Su questa base i nostri Tornado colpiranno da Sinjar a Kirkuk, ovvero in tutte quelle zone dove i militari italiani già contribuiscono all'addestramento dei curdi e alla pianificazione delle loro operazioni militari. In questo contesto potrebbe essere introdotto, come suggerisce l'ex Capo di stato maggiore dell'Aeronautica generale Leonardo Tricarico, l'armamento dei due droni Predator utilizzati fin qui nella versione da ricognizione. Il tutto previa autorizzazione degli Stati Uniti da cui attendiamo da tre anni il via libera all'acquisto di tecnologie e kit di armamento, concesse fin qui solo agli inglesi, per i 12 Predator e Reaper in nostro possesso. Ovviamente sganciare qualche bomba italiana nel calderone nord iracheno non contribuirà a mutare le sorti dello scontro con lo Stato Islamico. Soprattutto in mancanza di un disegno strategico più ampio che Washington non sembra, ad oggi, in grado di delineare.

L'aver fatto i compiti in Irak, scansando gli scogli siriani, potrebbe però servire a Renzi per guadagnare un minimo d'attenzione in più sulla Libia.
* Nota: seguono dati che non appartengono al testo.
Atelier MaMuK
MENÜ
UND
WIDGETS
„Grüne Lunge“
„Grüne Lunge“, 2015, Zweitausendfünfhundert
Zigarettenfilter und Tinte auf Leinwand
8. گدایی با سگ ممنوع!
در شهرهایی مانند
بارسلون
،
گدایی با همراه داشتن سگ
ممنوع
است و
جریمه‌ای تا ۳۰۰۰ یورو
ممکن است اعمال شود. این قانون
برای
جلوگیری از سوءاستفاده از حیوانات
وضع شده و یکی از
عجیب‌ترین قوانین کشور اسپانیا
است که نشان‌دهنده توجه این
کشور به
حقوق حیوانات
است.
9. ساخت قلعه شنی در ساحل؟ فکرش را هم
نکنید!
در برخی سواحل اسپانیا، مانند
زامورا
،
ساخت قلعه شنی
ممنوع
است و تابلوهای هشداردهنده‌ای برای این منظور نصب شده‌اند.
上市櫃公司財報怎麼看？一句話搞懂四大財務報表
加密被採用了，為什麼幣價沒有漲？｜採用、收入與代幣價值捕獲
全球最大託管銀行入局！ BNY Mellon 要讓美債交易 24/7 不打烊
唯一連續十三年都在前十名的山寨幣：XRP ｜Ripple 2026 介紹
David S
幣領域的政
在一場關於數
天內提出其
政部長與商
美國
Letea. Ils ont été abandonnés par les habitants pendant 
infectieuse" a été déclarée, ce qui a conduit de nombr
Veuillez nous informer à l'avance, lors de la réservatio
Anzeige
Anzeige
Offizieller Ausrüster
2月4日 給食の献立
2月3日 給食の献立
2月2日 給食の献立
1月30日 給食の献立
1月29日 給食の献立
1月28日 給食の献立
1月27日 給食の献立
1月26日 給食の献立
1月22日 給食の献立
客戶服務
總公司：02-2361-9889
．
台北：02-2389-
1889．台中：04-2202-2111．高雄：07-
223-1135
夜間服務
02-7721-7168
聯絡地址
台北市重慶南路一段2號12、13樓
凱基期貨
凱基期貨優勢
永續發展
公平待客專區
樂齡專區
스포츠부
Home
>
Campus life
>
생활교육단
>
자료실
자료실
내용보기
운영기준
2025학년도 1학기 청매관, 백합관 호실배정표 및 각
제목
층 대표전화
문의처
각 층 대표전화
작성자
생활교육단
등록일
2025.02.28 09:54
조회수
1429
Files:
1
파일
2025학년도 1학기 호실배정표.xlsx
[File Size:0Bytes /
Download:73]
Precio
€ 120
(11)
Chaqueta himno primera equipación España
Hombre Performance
Il ruolo guida rivendicato dal nostro paese nell'ex colonia può, infatti, concretizzarsi solo se Washington contribuirà ad una missione in grado di colpire anche lì lo Stato Islamico. Una missione che le nostre Forze Armate non sono, per la limitatezza di mezzi e uomini, in grado di organizzare militarmente e a cui il governo Renzi si è dimostrato fin qui incapace di fornire una cornice politica.